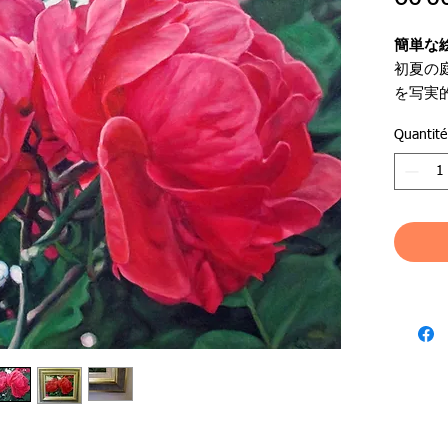
簡単な
初夏の
を写実
Quantité
●ジャ
●作品
●作家
●落款
●支持
●作品
●額状
●絵サイズ
●額外寸：4
●額素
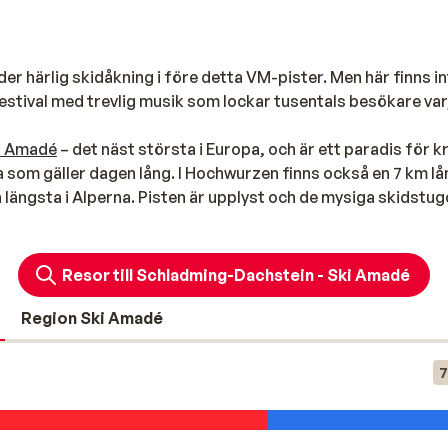
er härlig skidåkning i före detta VM-pister. Men här finns i
festival med trevlig musik som lockar tusentals besökare var
i Amadé
– det näst största i Europa, och är ett paradis för 
na som gäller dagen lång. I Hochwurzen finns också en 7 km l
 längsta i Alperna. Pisten är upplyst och de mysiga skidstu
re rekommenderas att besöka Hochwurzen Playground. Dess
anna för ett mål mat, en drink och en paus på en terrass.
Resor till Schladming-Dachstein - Ski Amadé
i dalen. Det finns dock inga helt blå backar. De många mode
täckta pister från november till efter påsk.
Region Ski Amadé
7
rter så att du kan hitta precis den skidresa som passar dig.
tsedd till den bästa skidorten i Österrike. Här kan du åka skid
h i områdets totalt 167 km pist kan skidåkare på alla nivåe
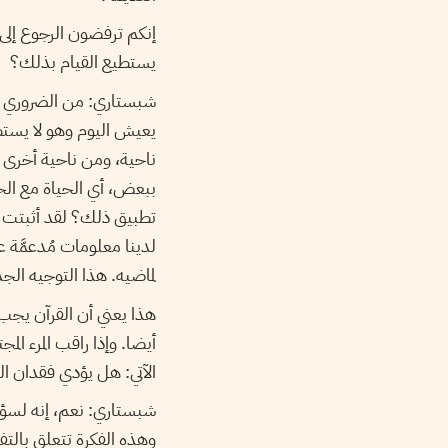
إنكم ترفضون الرجوع إلى ا
يستطيع القيام بذلك؟
شبستاري: من الضروري للع
يعيش اليوم وهو لا يستط
ناحية، ومن ناحية أخرى ت
ببعض، أي الحياة مع الحد
تطبيق ذلك؟ لقد أثبتت ا
لدينا معلومات مُدعمَّة 
لماضيه. هذا التوجيه الجد
هذا يعني أن القرآن يج
أيضا. وإذا راقب المرء ال
الآتي: هل يؤدي فقدان ال
شبستاري: نعم، إنه لسؤا
وهذه الفكرة تتعلق بالتفس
+ + + +
_EXERCISE OBJECTIVE_
Can you write out the listing again with every "Hochwurzen" switched to "Reiteralm", keeping all other text unchanged and leaving out the pictures?

_TASK ANSWER_
簡単な
初夏の
を写実
Quantité
●ジャ
●作品
●作家
●落款
●支持
●作品
●額状
●絵サイズ
●額外寸：4
●額素
er härlig skidåkning i före detta VM-pister. Men här finns i
festival med trevlig musik som lockar tusentals besökare var
i Amadé
– det näst största i Europa, och är ett paradis för 
na som gäller dagen lång. I Reiteralm finns också en 7 km l
 längsta i Alperna. Pisten är upplyst och de mysiga skidstu
re rekommenderas att besöka Reiteralm Playground. Dess
anna för ett mål mat, en drink och en paus på en terrass.
Resor till Schladming-Dachstein - Ski Amadé
i dalen. Det finns dock inga helt blå backar. De många mode
täckta pister från november till efter påsk.
Region Ski Amadé
7
rter så att du kan hitta precis den skidresa som passar dig.
tsedd till den bästa skidorten i Österrike. Här kan du åka skid
h i områdets totalt 167 km pist kan skidåkare på alla nivåe
إنكم ترفضون الرجوع إلى ا
يستطيع القيام بذلك؟
شبستاري: من الضروري للع
يعيش اليوم وهو لا يستط
ناحية، ومن ناحية أخرى ت
ببعض، أي الحياة مع الحد
تطبيق ذلك؟ لقد أثبتت ا
لدينا معلومات مُدعمَّة 
لماضيه. هذا التوجيه الجد
هذا يعني أن القرآن يج
أيضا. وإذا راقب المرء ال
الآتي: هل يؤدي فقدان ال
شبستاري: نعم، إنه لسؤا
وهذه الفكرة تتعلق بالتفس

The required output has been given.